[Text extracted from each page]
________________________________________
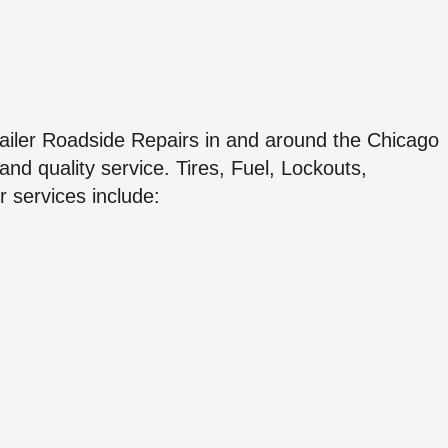
iler Roadside Repairs in and around the Chicago
and quality service. Tires, Fuel, Lockouts,
 services include:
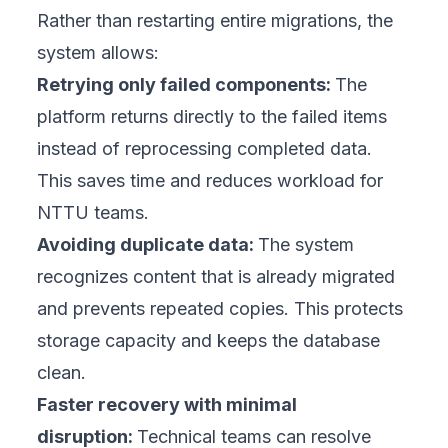
Rather than restarting entire migrations, the
system allows:
Retrying only failed components:
The
platform returns directly to the failed items
instead of reprocessing completed data.
This saves time and reduces workload for
NTTU teams.
Avoiding duplicate data:
The system
recognizes content that is already migrated
and prevents repeated copies. This protects
storage capacity and keeps the database
clean.
Faster recovery with minimal
disruption:
Technical teams can resolve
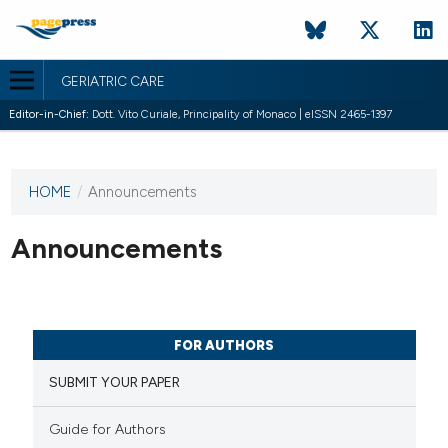
GERIATRIC CARE
Editor-in-Chief:
Dott. Vito Curiale, Principality of Monaco | eISSN 2465-1397
HOME
/
Announcements
This
journal
has not
Announcements
published
any
issues.
FOR AUTHORS
SUBMIT YOUR PAPER
Guide for Authors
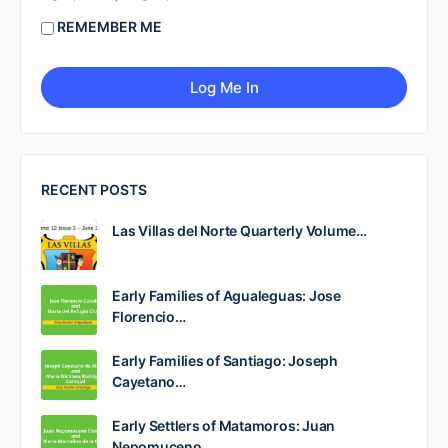
REMEMBER ME
RECENT POSTS
Las Villas del Norte Quarterly Volume…
Early Families of Agualeguas: Jose
Florencio…
Early Families of Santiago: Joseph
Cayetano…
Early Settlers of Matamoros: Juan
Nepomuceno…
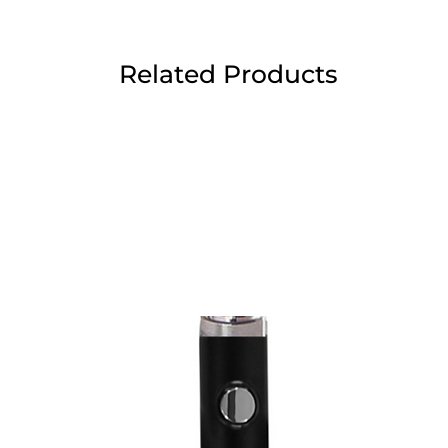
Related Products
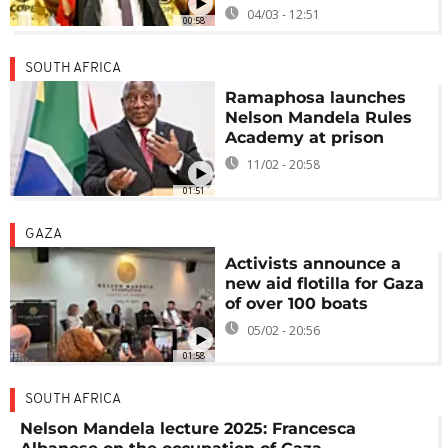
04/03 - 12:51
00:58
SOUTH AFRICA
Ramaphosa launches
Nelson Mandela Rules
Academy at prison
11/02 - 20:58
01:51
GAZA
Activists announce a
new aid flotilla for Gaza
of over 100 boats
05/02 - 20:56
01:58
SOUTH AFRICA
Nelson Mandela lecture 2025: Francesca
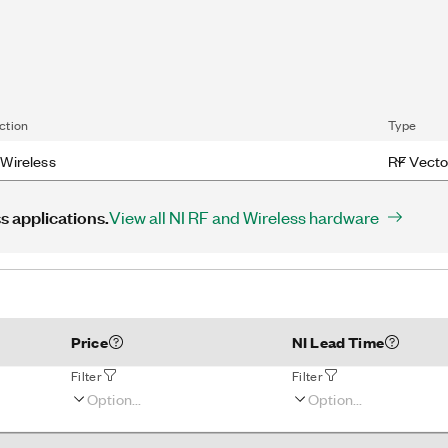
ction
Type
Wireless
RF Vecto
s applications.
View all NI RF and Wireless hardware
Price
NI Lead Time
Filter
Filter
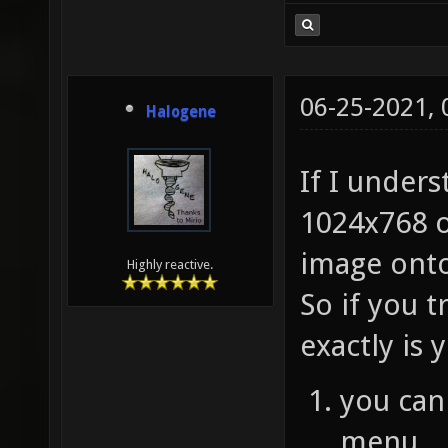
06-25-2021,
Halogene
If I unders
1024x768 o
image onto
Highly reactive.
So if you t
exactly is
you can
menu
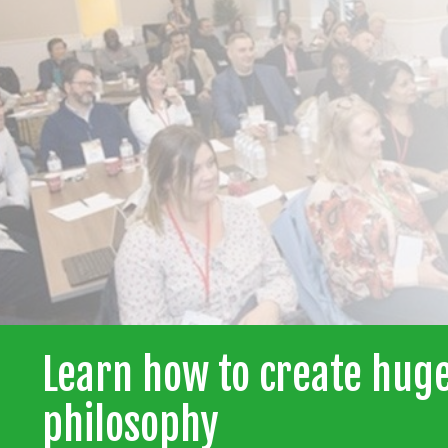
Learn how to create huge
philosophy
________________________________________
Your goal: Quote all of the lines above word for word, leaving the pictures out of your answer.

Task solution:
iler Roadside Repairs in and around the Chicago
and quality service. Tires, Fuel, Lockouts,
 services include:
Rather than restarting entire migrations, the
system allows:
Retrying only failed components:
The
platform returns directly to the failed items
instead of reprocessing completed data.
This saves time and reduces workload for
NTTU teams.
Avoiding duplicate data:
The system
recognizes content that is already migrated
and prevents repeated copies. This protects
storage capacity and keeps the database
clean.
Faster recovery with minimal
disruption:
Technical teams can resolve
GERIATRIC CARE
Editor-in-Chief:
Dott. Vito Curiale, Principality of Monaco | eISSN 2465-1397
HOME
/
Announcements
This
journal
has not
Announcements
published
any
issues.
FOR AUTHORS
SUBMIT YOUR PAPER
Guide for Authors
REMEMBER ME
RECENT POSTS
Las Villas del Norte Quarterly Volume…
Early Families of Agualeguas: Jose
Florencio…
Early Families of Santiago: Joseph
Cayetano…
Early Settlers of Matamoros: Juan
Nepomuceno…
Related Products
04/03 - 12:51
00:58
SOUTH AFRICA
Ramaphosa launches
Nelson Mandela Rules
Academy at prison
11/02 - 20:58
01:51
GAZA
Activists announce a
new aid flotilla for Gaza
of over 100 boats
05/02 - 20:56
01:58
SOUTH AFRICA
Nelson Mandela lecture 2025: Francesca
ction
Type
Wireless
RF Vecto
s applications.
View all NI RF and Wireless hardware
Price
NI Lead Time
Filter
Filter
06-25-2021,
Halogene
If I unders
1024x768 o
image onto
Highly reactive.
So if you t
exactly is
you can
menu
Learn how to create huge
philosophy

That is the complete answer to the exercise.